Learning Constraint-Based Grammars from Representative Data – Smaranda Muresan (UMD)
View Seminar Video
Abstract
Traditional natural language processing systems have focused on modeling the deep, human-like level of text understanding, by integrating syntax and semantics. However, they overlooked a key requirement for scalability: learning. Modern natural language systems on the other hand, have embraced learning methods to ensure scalability, but they remain at a shallow level of text understanding by their inability to successfully model semantics. In this talk I will present a computationally efficient model for deep language understanding that brings together syntax, semantics and learning. I will present a new grammar formalism, Lexicalized Well-Founded Grammar, which integrates syntax and semantics, and is learnable from a small set of representative annotated examples, defining the importance to the model linguistically, and not simply by frequency, as in most previous work. The grammar rules have compositional and ontology constraints that provide access to meaning during parsing. The semantic representation is an ontology query language which allows a deep-level text-to-knowledge acquisition. I have proven that under appropriate assumptions the search space for grammar learning is a complete grammar lattice, which guarantees the uniqueness of the solution.

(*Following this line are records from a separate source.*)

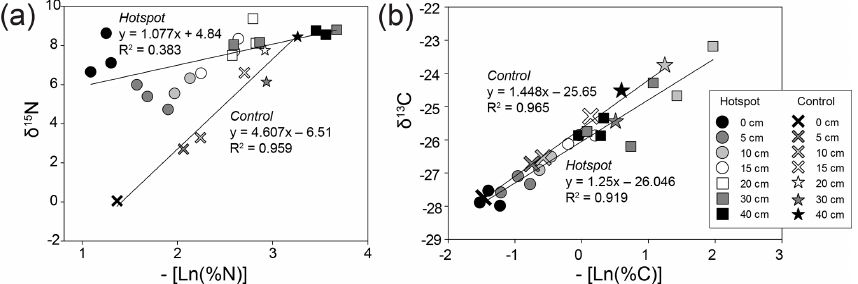
Figure 6. Bulk soil stable isotopic composition and corresponding negative natural log %N (a) and %C (b) for hotspot and control soils with depth. Linear regressions were fit to hotspot and control datasets.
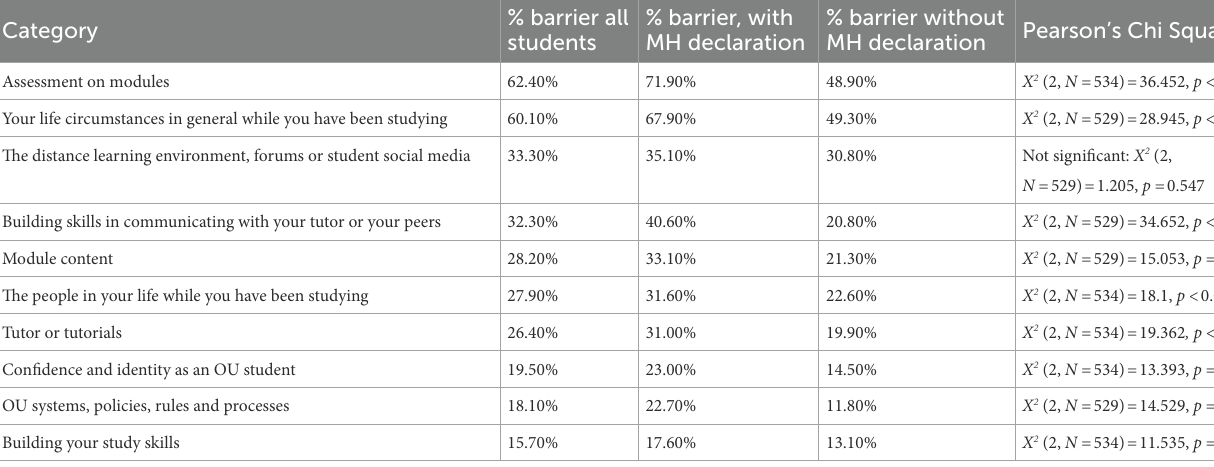
% barrier all students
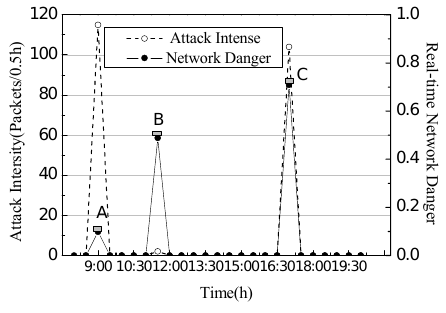
Fig. 4. The attack curve and the damage degree curve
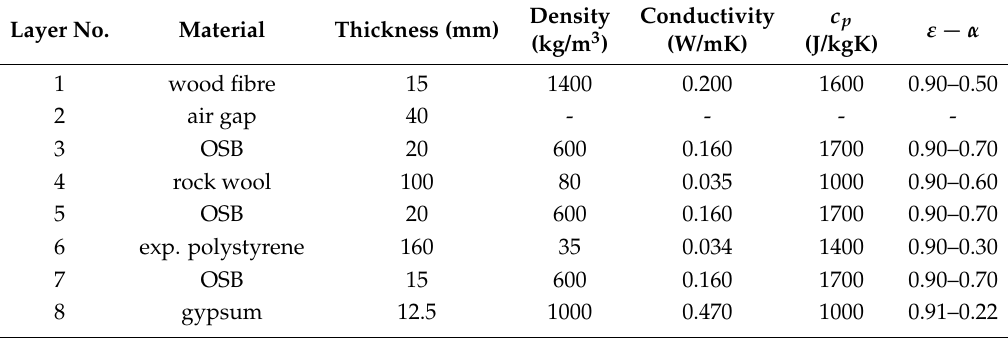
Table A3. Case C: light wall with 8 layers, “PL1” (Layer 1 is outdoors). Thickness: 382 mm. Layer No.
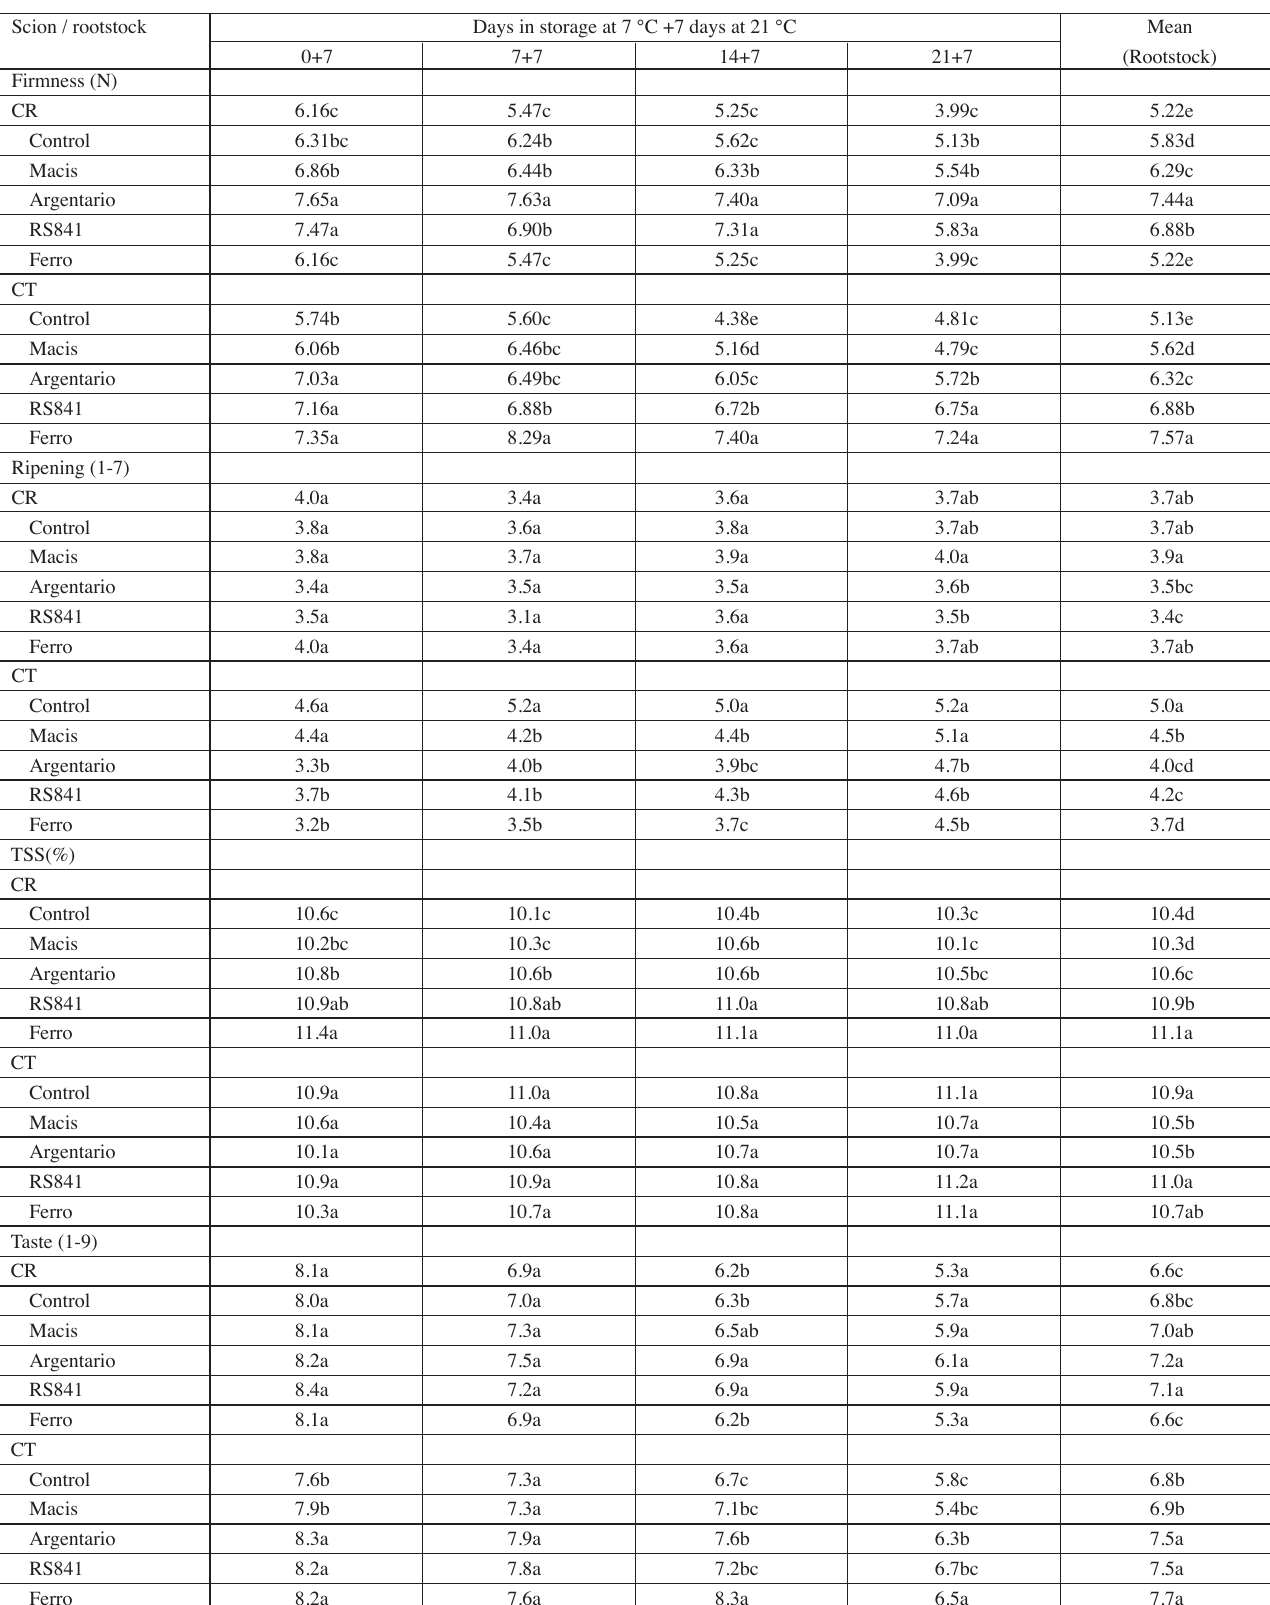
Tab. 2: Effects of rootstocks on some quality attributes of ‘Crisby’ (CR) and ‘Crimson Tide’ (CT) watermelon fruits after shelf life period for 7 days at 21 °C following storage at 7°C Scion /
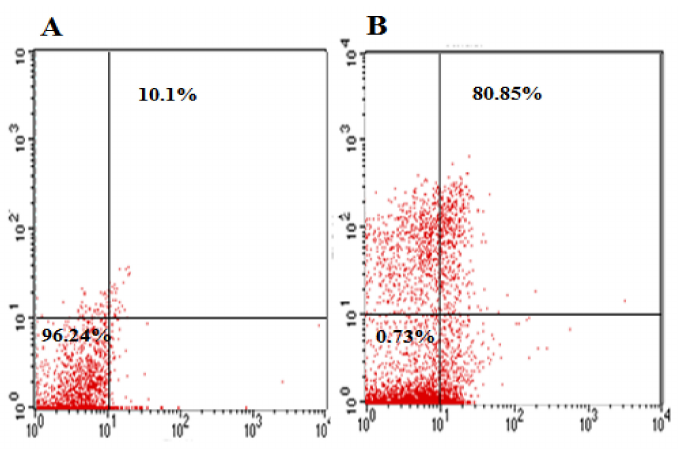
Figure 8. Flow cytometry outcomes of CIP-Ag/TiO 2 /Fe 2 O 3 /CS nanoformulation (NDDS) at MIC. ( A ) Untreated MDR E. coli cells (negative control), ( B ) treated MDR E. coli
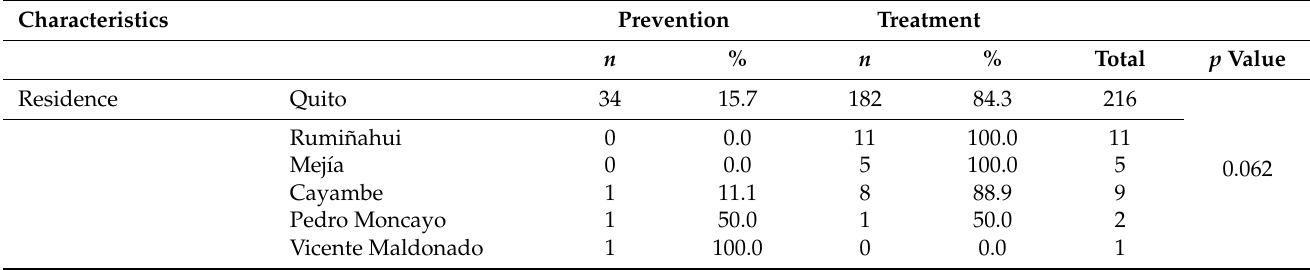
Table 2. Consumption pattern distribution according to the participant’s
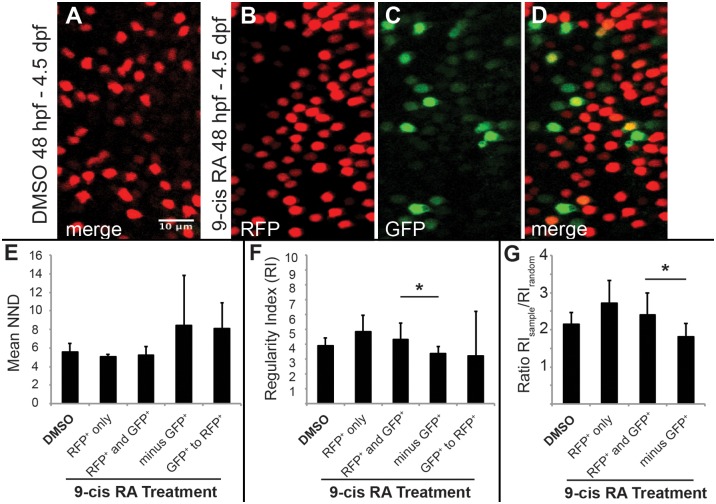
Two-dimensional pattern analysis of LWS cones in LWS:PAC(H) embryos exposed to RA: Retinoic acid induced LWS1-expressing cones do not disrupt the LWS2 cone mosaic.Regions from confocal images at 60X magnification obtained from whole mounted LWS:PAC(H) eyes treated with DMSO or 0.3 μM 9-cis RA 48 hpf to 4.5 dpf were used for pattern analysis. A-D. Representative regions used to determine the mean nearest neighbor distance (NND) and Regularity Index (RI) of LWS cones in control and 9-cis RA-treated eyes. Regions from DMSO treated retinas expressed only LWS2:RFP cones (red) (A), while regions from 9-cis RA treated retinas (B-D) contained RFP+ (red), GFP+ (green), and RFP+/GFP+ (yellow) cones. B-D. Images showing RFP signal only (B), GFP signal only (C), and merge of both signals (D) in regions of 9-cis RA treated retina. Graphs of NND (E, left three bars) and RI (F, left three bars) corresponding to regions from DMSO treated (DMSO) and 9-cis RA treated retinas. 9-cis RA treated retinas were further divided into groups: regions of retina where only RFP+ cones are present (RFP+ only), and regions containing both RFP+ and GFP+ cones (RFP+ and GFP+) when all labeled cells (regardless of RFP or GFP expression) are treated as the same cell type. Graphs also indicate NND (E, right two bars) and RI (F, right two bars) for 9-cis RA treated retinas when GFP+ cones are subtracted from the RFP+ and GFP+ mosaic (minus GFP+) and when the pattern of GFP+ cones to RFP+ cones (GFP+ to RFP+) is analyzed. G. Graph showing the ratio of RI from each indicated region (RIsample) with that of the average RI from 1000 generated random samples of the same number of cells (RIrandom). The asterisk (*) in F and G indicates p<0.05 for a two-tailed Student’s t-test between the indicated groups. Error bars represent standard deviation (n = 7 regions from 4 eyes, DMSO; 6 regions of RFP+ only and 10 regions RFP+ and GFP+ from 6 eyes, RA).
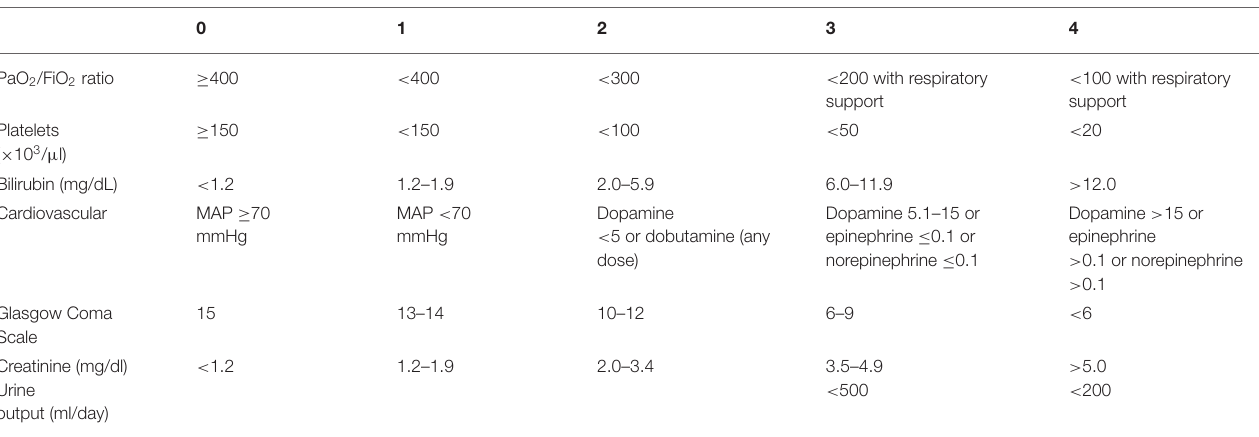
TABLE 2 | The sequential organ failure assessment (SOFA) score in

I will show the linguistic relevance of a practical LWFG learning framework and its utility for populating terminological knowledge bases from text in the medical domain.
Biography
Smaranda Muresan received her PhD degree in Computer Science from Columbia University. She is currently a Postdoctoral Research Associate at the Institute for Advanced Computer Studies at University of Maryland. Her research interests include language learning and understanding, machine translation and relational learning. Her work unifies two separate but central themes in human language technologies: computational formalisms to express language phenomena and induction of knowledge from data.